Did they tell you it was that way before the bought the home?


----------



## ICE (Nov 4, 2013)

jar546 said:
			
		

> If I remember correctly in another post, you were directed to start leaving people alone.  This is why you have so many photos.  Your area suffered from poor, selective code enforcement and it looks like it is about to go backwards again.


It has a lot to do with the office manager.  I have had eight in sixteen years.  Some understand that I am riding herd on a bunch of bandits.  Some don't.  The current manager is a civil engineer that has zero knowledge about MEP.  On top of that there are to be no waves and the contractors know more than we do..... It is after all, their trade.


----------



## ICE (Nov 4, 2013)

mark handler said:
			
		

> Did they tell you it was that way before the bought the home?
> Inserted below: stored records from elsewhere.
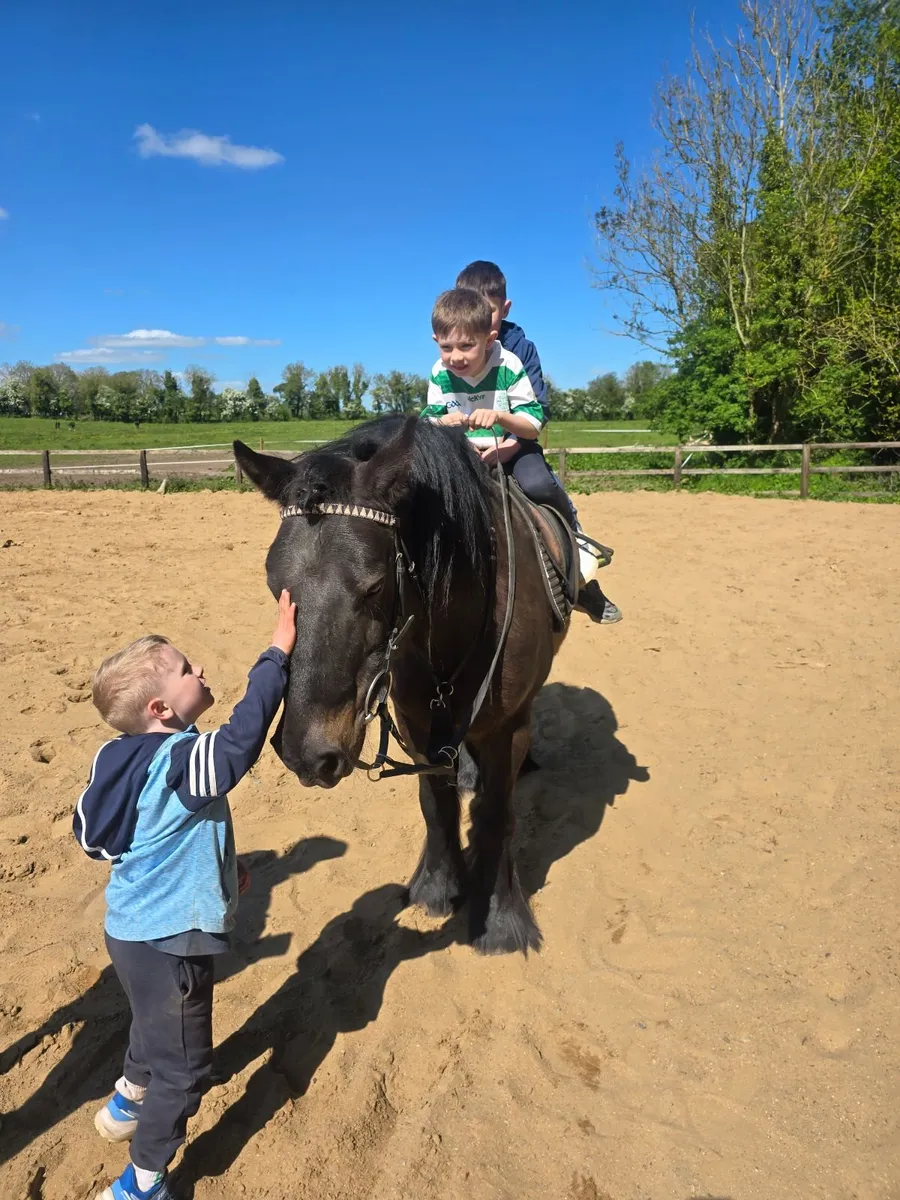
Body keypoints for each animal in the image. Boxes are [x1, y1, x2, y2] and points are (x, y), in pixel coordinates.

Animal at [234, 414, 570, 954]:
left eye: (374, 585)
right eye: (272, 584)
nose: (307, 754)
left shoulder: (506, 729)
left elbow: (498, 814)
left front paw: (500, 920)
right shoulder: (416, 723)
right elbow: (435, 804)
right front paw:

I didn't ask and they didn't tell.


----------



## jar546 (Nov 4, 2013)

So basically an office manager has the legal authority to override the codes?  Was the directive put in writing?

If we don't push back, we are part of the problem.  Ask for a directive in writing.  I thought CA has a statewide code.


----------



## ICE (Nov 4, 2013)

jar546 said:
			
		

> So basically an office manager has the legal authority to override the codes?


That is correct.


----------



## MikeC (Nov 12, 2013)

Is that transition duct listed and labeled in accordance with UL 2158A?


----------



## RJJ (Nov 12, 2013)

Then it is about time to get some grit! When someone dies it will be to late.


----------



## JPohling (Nov 12, 2013)

Ice,  What jurisdiction are you in?  I need to start flipping homes..............


----------



## MikeC (Nov 13, 2013)

Oh, and I just noticed, no jumper on the water heater


----------



## ICE (Nov 13, 2013)

MikeC said:
			
		

> Oh, and I just noticed, no jumper on the water heater


Good eye Mike.  It was a requirement at the time that this was done.

I don't see any screws holding the vent to the draft hood either.


----------